JOB: Gather every line from the entries below that includes "Интересные".

Dataset entries:
——

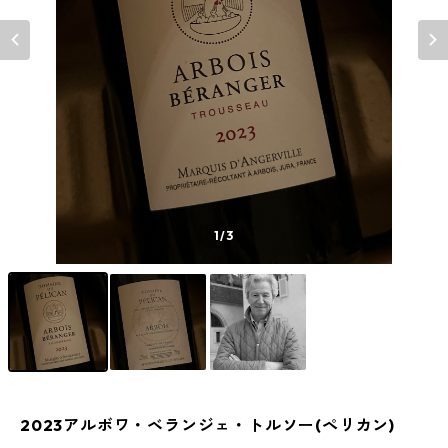
1
/3
2023アルボワ・ベランジェ・トルソー(ペリカン)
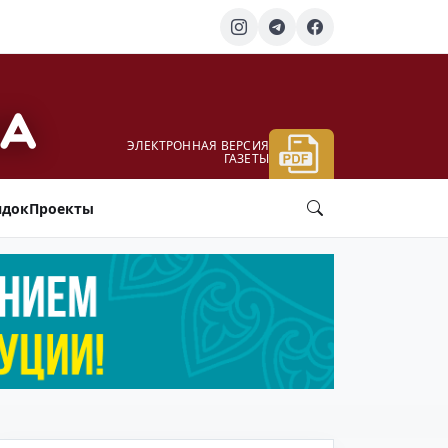
ЭЛЕКТРОННАЯ ВЕРСИЯ
ГАЗЕТЫ
ядок
Проекты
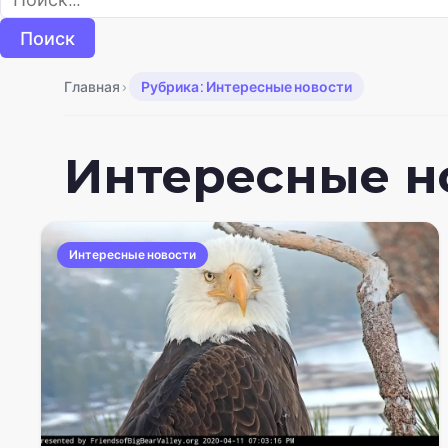
›
Главная
Рубрика: Интересные новости
Интересные н
Интересные новости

——

TASK RESPONSE:
Рубрика: Интересные новости
Интересные н
Интересные новости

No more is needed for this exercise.